Year of the Linux Desktop

Why has there never been a Year of the Linux Desktop? Perhaps for several reasons, in no particular order.

  • No common package management. Non technical users want a simple click-and-install solution regardless of the distro they use and for any software they want to use.
  • Packages often break with each new OS release, requiring recompiling.
  • Not preinstalled by common hardware vendors.
  • Short life cycles and break neck rapid release development.
  • Unlike the server market, the home and non enterprise market is more challenging to monetize.
  • Inability to run popular Windows games.
  • Inability to run a handful of popular vertical software apps, such as Quicken, QuickBooks, Photoshop, Evernote, or AutoCAD — without the convolution of WINE.
  • The absence of a one-click solution to install non-free apps and support, such as media codecs, proprietary drivers, and firmware.
  • Peripheral support remains hit-and-miss with certain vendors.
  • Idiotic statutes such as DMCA.
  • Non technical users who are aware of Linux still perceive Linux as a geek’s operating system.
  • A persistence by Linux developers and advocates with doing things the “Unix way” — whatever that ambiguous definition might be, rather than just making things usable.
  • User hostile solutions like manually editing the boot loader with nomodeset to fix video problems.
  • Overwhelmingly designed by geeks for geeks.
  • Software patents.
  • Developer presumptions that non technical users will use a terminal to solve problems rather than produce robust GUI solutions.
  • A false belief that proprietary software is inferior in all ways.
  • Developer attitudes of “We design what we want and like,” rather than make usable and appealing software.
  • Developer attitudes that they know best rather than actually conduct usability testing with non technical users.
  • An unwillingness by developers and advocates to accommodate non technical users.
  • The NIH (Not Invented Here) attitude of developers (fragmentation) within similar software projects.
  • An RTFM attitude by developers and advocates rather than create robust GUIs.
  • Chasing OS “convergence” to the point that desktop usage is crippled beyond sense.
  • A user shift to mobile devices.

Manually installing Windows might take a couple of hours compared to 15 minutes with a Linux distro, but the opposite is true with the out-of-the-box experience after booting into the desktop. Tweak, tweak, tweak to create a desktop usable by non technical users. This is a problem more with distro maintainers trying to impress fellow geeks than the software developers.

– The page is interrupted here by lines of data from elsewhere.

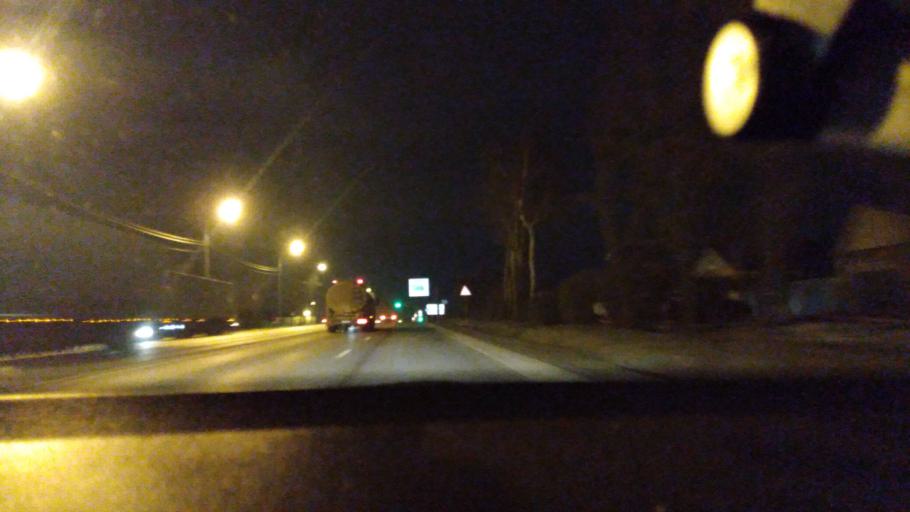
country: RU
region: Moskovskaya
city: Beloozerskiy
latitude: 55.3671
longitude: 38.3968
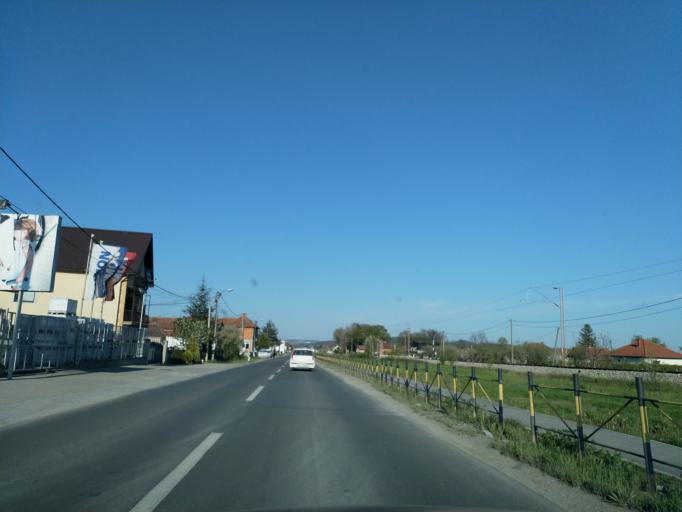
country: RS
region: Central Serbia
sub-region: Kolubarski Okrug
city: Lajkovac
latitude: 44.3648
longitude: 20.1436
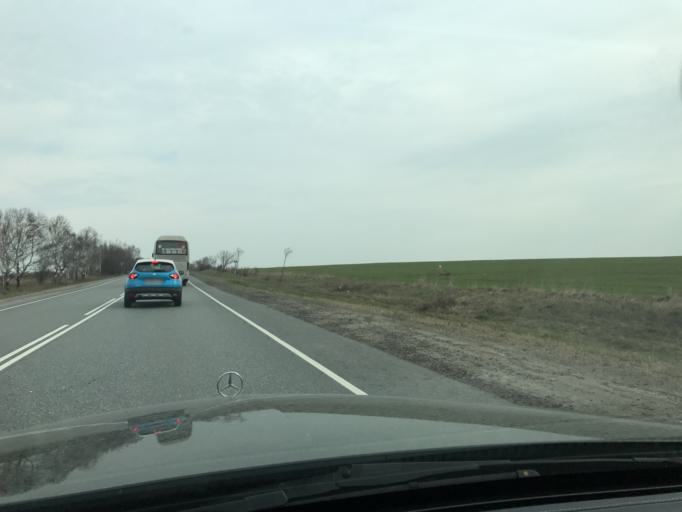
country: RU
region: Vladimir
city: Bogolyubovo
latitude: 56.2887
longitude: 40.4681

The arguments that there are too many distros and desktop environments are without foundation. Most non technical users are not even aware Linux exists, let alone the many choices. Besides, nobody offers this argument about cars or bread toasters. This is a flawed argument speculated on by Linux advocates only.

Where to start? Choice is not an obstacle — choose a distro and a desktop environment. Configure that system for non technical users rather than for geeks. Provide support for non technical users. Stop treating systems as geek toys. Develop software that is intuitive and usable by non technical users. Stop depending on geek work-arounds, such as clunky shell scripts, terminals, and obtuse boot parameters. Empahsize GUI controls rather than scripts, terminals, and editing config files. Engage non technical users in software testing rather than singing to the choir of fellow geeks. Become involved in support forums rather than isolating support discussions to elitist ivory towered IRC chanels.

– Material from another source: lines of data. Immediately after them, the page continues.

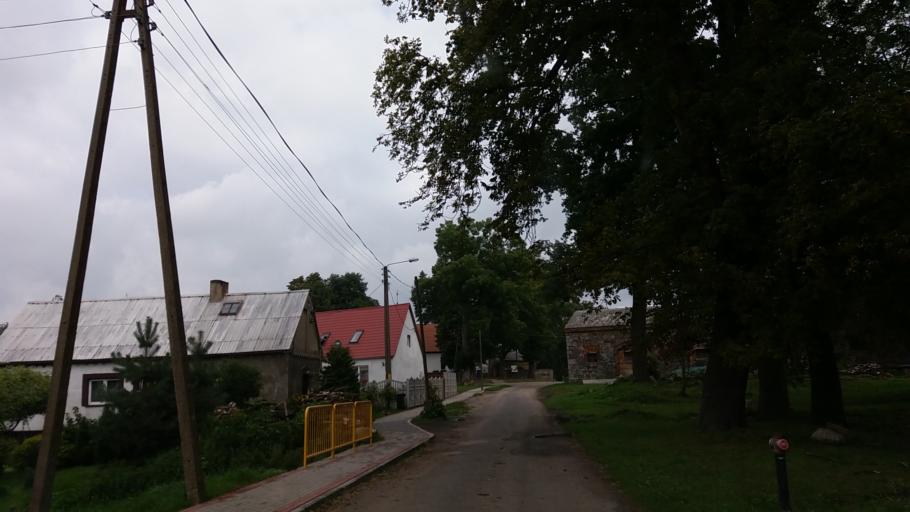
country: PL
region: West Pomeranian Voivodeship
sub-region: Powiat choszczenski
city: Krzecin
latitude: 53.1131
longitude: 15.4927
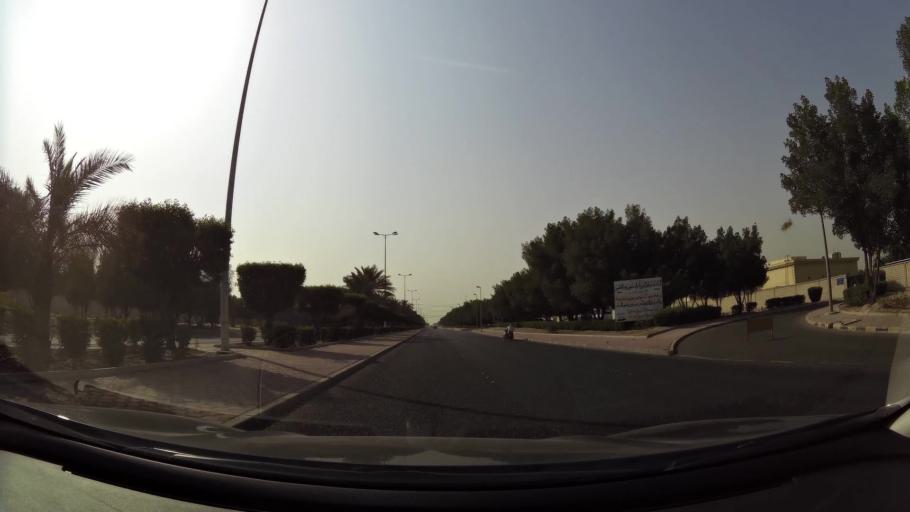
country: KW
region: Al Asimah
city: Ar Rabiyah
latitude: 29.3034
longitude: 47.8321
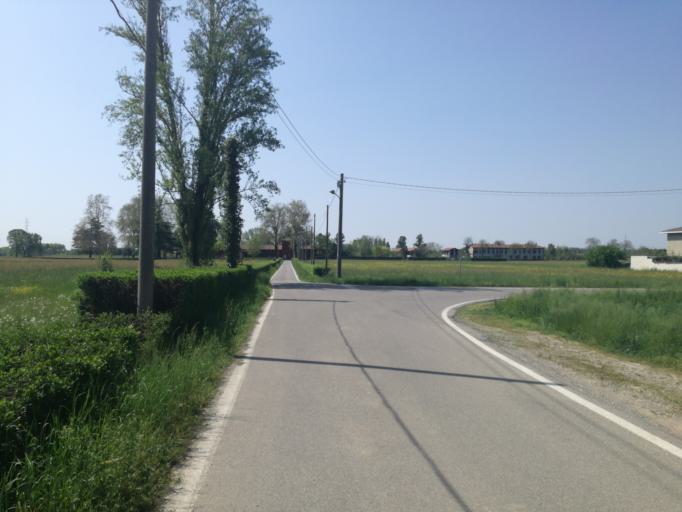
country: IT
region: Lombardy
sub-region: Provincia di Lecco
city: Verderio Superiore
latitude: 45.6579
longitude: 9.4458
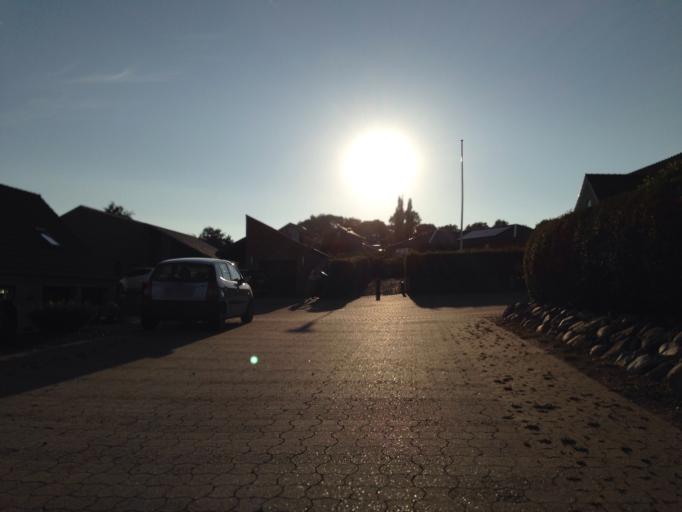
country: DK
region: South Denmark
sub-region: Middelfart Kommune
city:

Backwards compatibility is a joke in Linux software development. Developers routinely rip support for older hardware or older tool kits. Non technical users do not understand why they can run Windows apps from 15 years ago and can’t run Linux software from only a year ago. Upstream support software often is changed to tickle the desires of developers and those changes break all existing software dependent on that software. The general developer attitude with this kind of development seems to be shoulder shrugs.

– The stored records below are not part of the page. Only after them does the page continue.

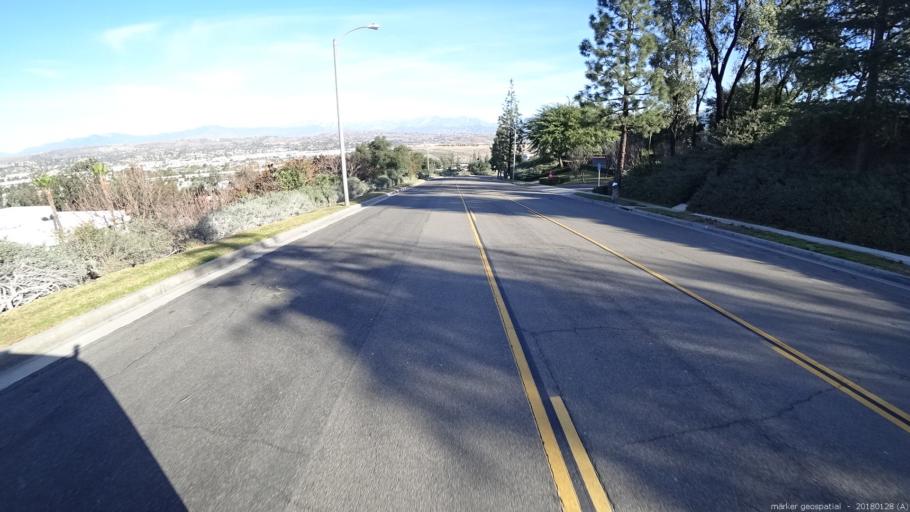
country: US
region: California
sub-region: Los Angeles County
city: Walnut
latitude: 33.9944
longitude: -117.8385
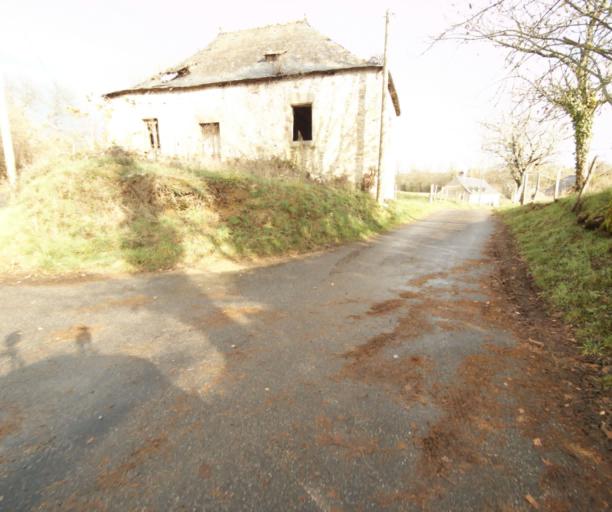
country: FR
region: Limousin
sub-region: Departement de la Correze
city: Saint-Mexant
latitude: 45.2718
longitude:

The argument that the desktop no longer matters is empty. The desktop is not going to disappear any time soon in the enterprise. Or with home users.

A note — Android and Chrome OS are not Linux based operating systems. Please stop fooling yourselves about that. Those OSs are loss leaders, developed primarily for data mining to produce targeted advertising. That goal conflicts with free/libre philosophy. That does not mean the interface is poorly designed.

By the way — anybody already using a Linux based system seldom worries about the Year of the Linux Desktop. That day and year arrived long ago.